=== RECORDS SHOWN ===
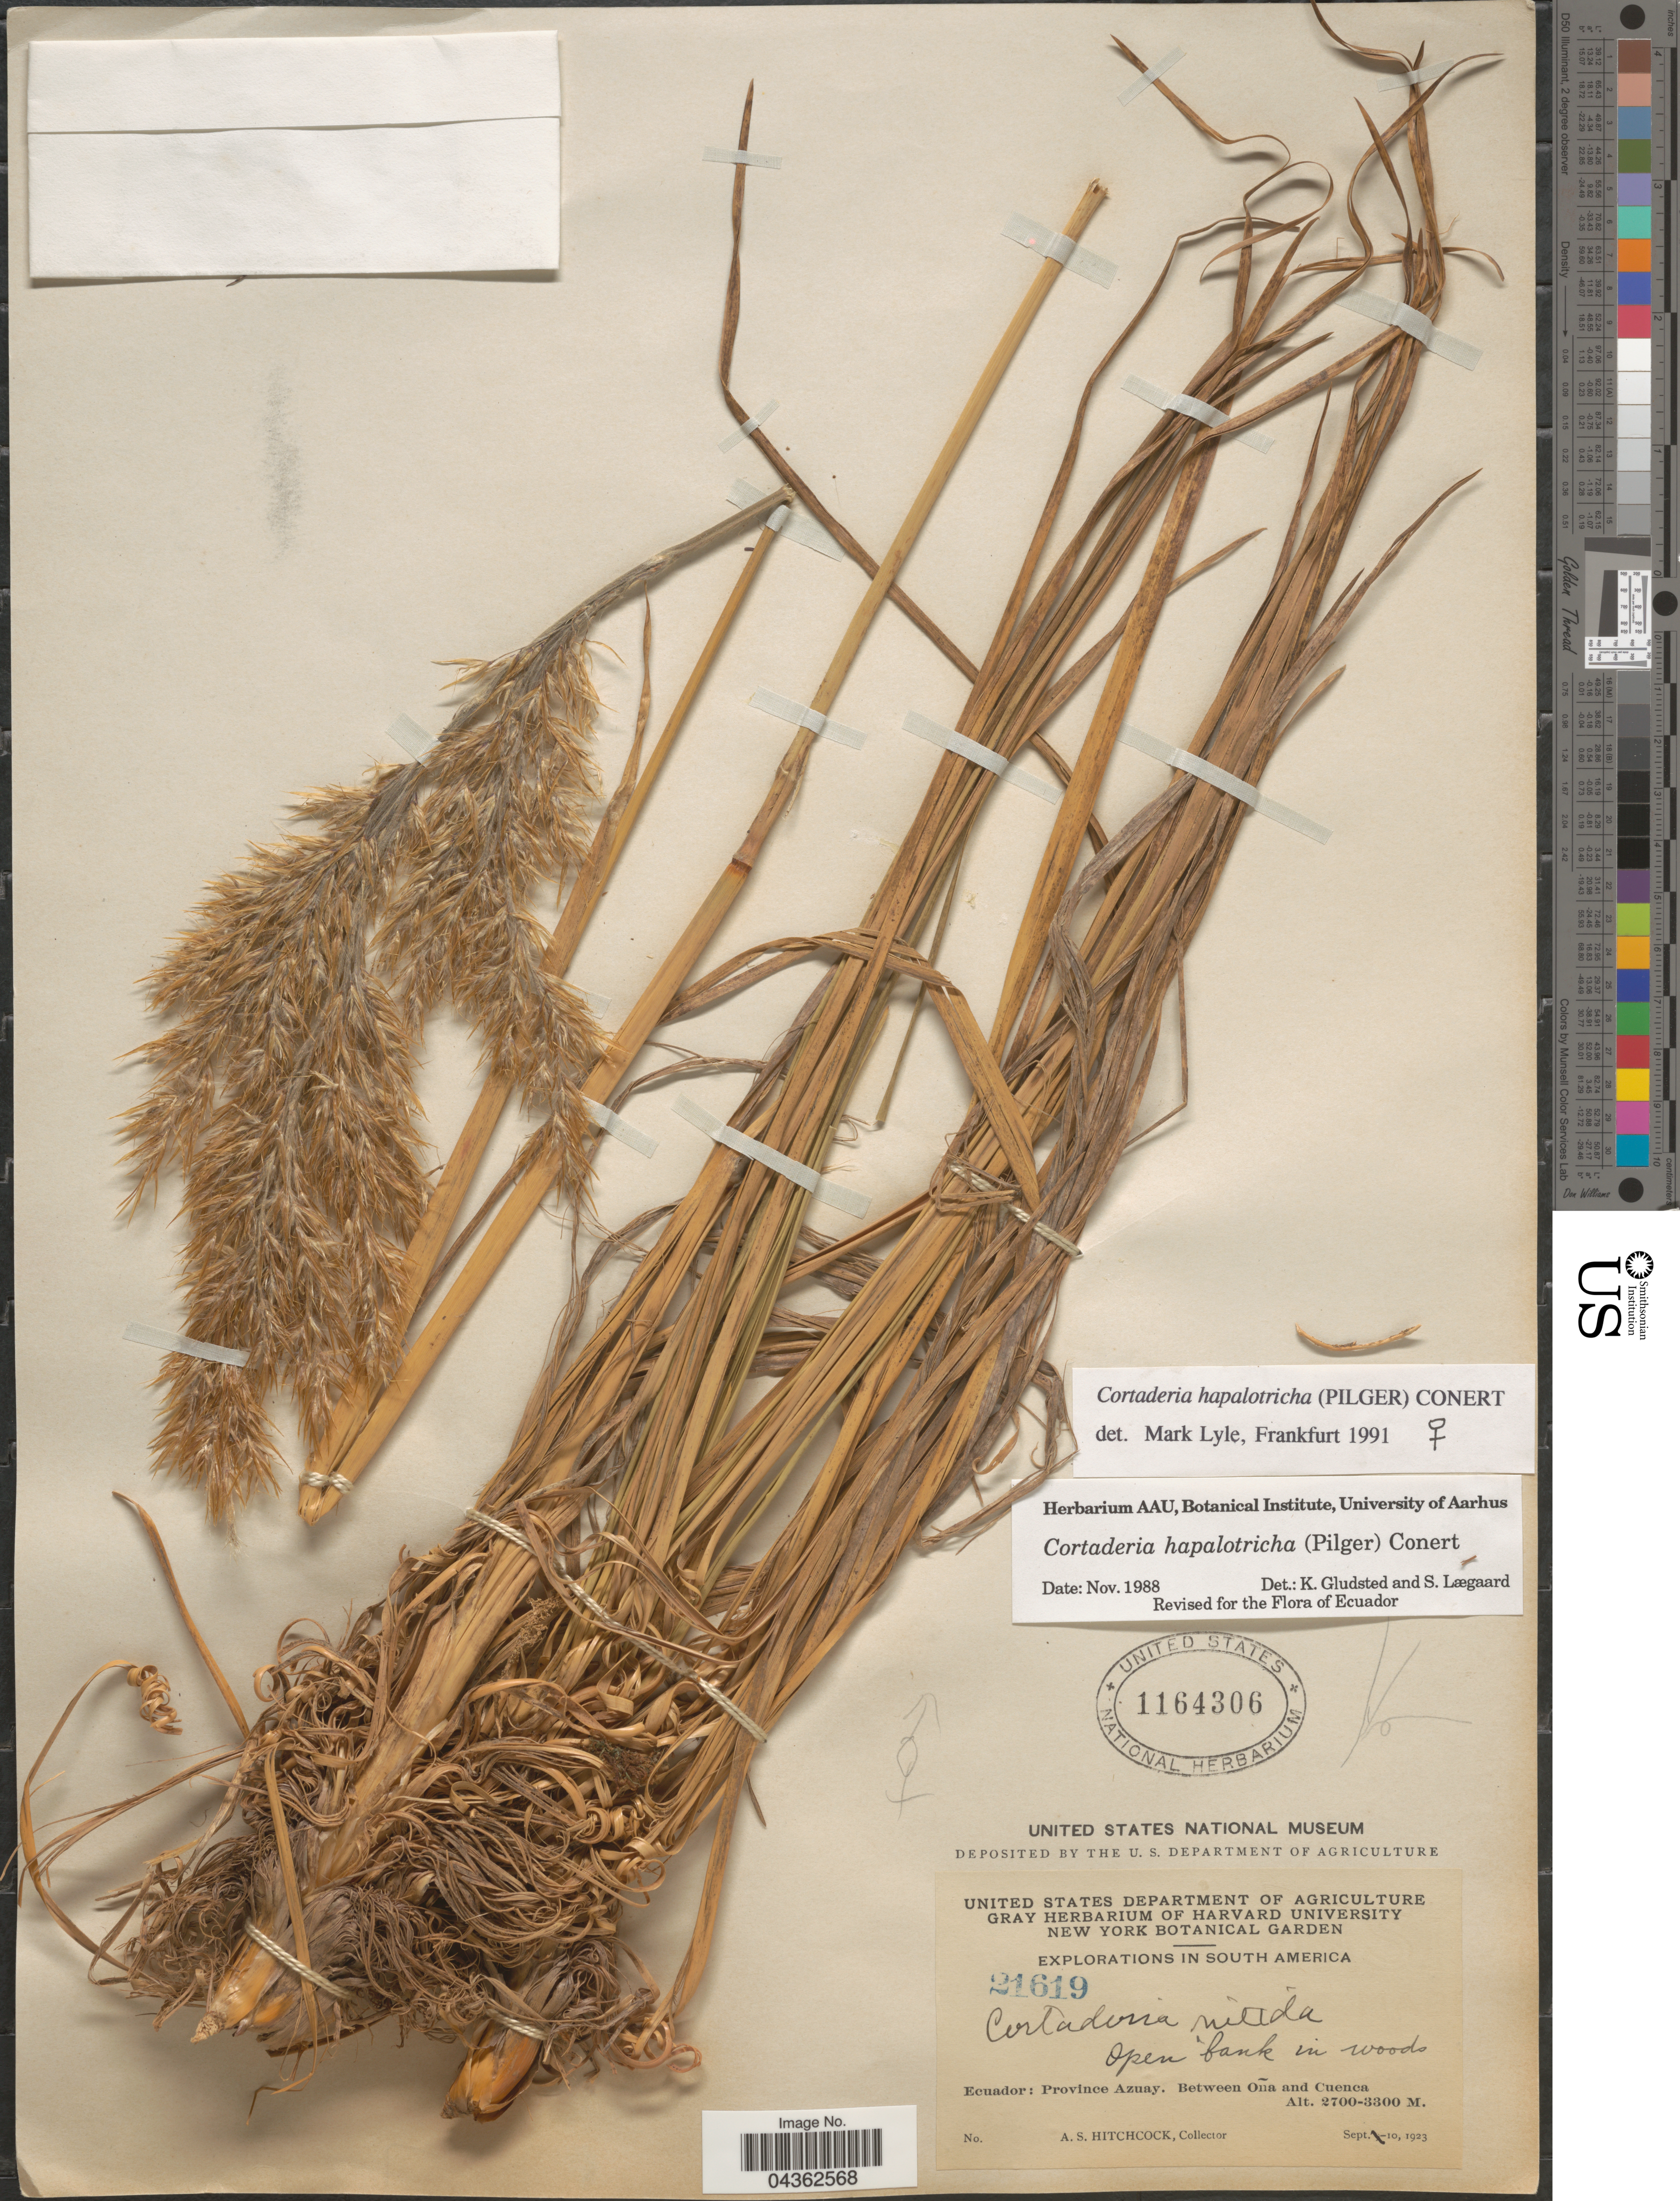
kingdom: Plantae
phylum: Tracheophyta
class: Liliopsida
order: Poales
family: Poaceae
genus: Cortaderia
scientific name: Cortaderia hapalotricha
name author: (Pilg.) Conert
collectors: A. S. Hitchcock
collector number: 21619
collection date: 1923-09-10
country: Ecuador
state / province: Azuay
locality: Explorations in South America. Between Oña and Cuenca.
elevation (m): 2700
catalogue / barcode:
===
Recast the listing as a numbered list with one item per line. Leave out blank lines and the pictures.

(ANSWER BELOW):
1. kingdom: Plantae
2. phylum: Tracheophyta
3. class: Liliopsida
4. order: Poales
5. family: Poaceae
6. genus: Cortaderia
7. scientific name: Cortaderia hapalotricha
8. name author: (Pilg.) Conert
9. collectors: A. S. Hitchcock
10. collector number: 21619
11. collection date: 1923-09-10
12. country: Ecuador
13. state / province: Azuay
14. locality: Explorations in South America. Between Oña and Cuenca.
15. elevation (m): 2700
16. catalogue / barcode:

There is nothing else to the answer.